> **ACTIVITY**: Return the run of lines below that opens with the line containing "for specific seats." and closes with the line containing "(Number of people", keeping each one exact.

___

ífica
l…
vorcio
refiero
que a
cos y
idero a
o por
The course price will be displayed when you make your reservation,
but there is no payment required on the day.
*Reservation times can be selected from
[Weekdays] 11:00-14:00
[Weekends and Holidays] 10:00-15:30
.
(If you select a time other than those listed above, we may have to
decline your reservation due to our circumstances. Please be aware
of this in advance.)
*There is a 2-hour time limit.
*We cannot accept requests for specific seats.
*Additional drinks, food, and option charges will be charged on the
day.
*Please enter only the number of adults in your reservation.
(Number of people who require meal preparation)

___

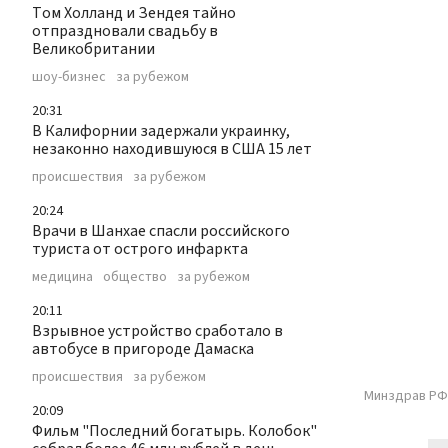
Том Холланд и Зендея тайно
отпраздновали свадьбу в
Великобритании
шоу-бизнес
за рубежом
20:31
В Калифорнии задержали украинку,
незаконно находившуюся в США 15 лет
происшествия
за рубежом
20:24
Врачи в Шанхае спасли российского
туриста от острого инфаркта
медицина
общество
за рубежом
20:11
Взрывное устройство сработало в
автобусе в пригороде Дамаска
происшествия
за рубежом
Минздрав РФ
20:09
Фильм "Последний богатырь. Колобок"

___

> **COMPLETED TASK**:
*We cannot accept requests for specific seats.
*Additional drinks, food, and option charges will be charged on the
day.
*Please enter only the number of adults in your reservation.
(Number of people who require meal preparation)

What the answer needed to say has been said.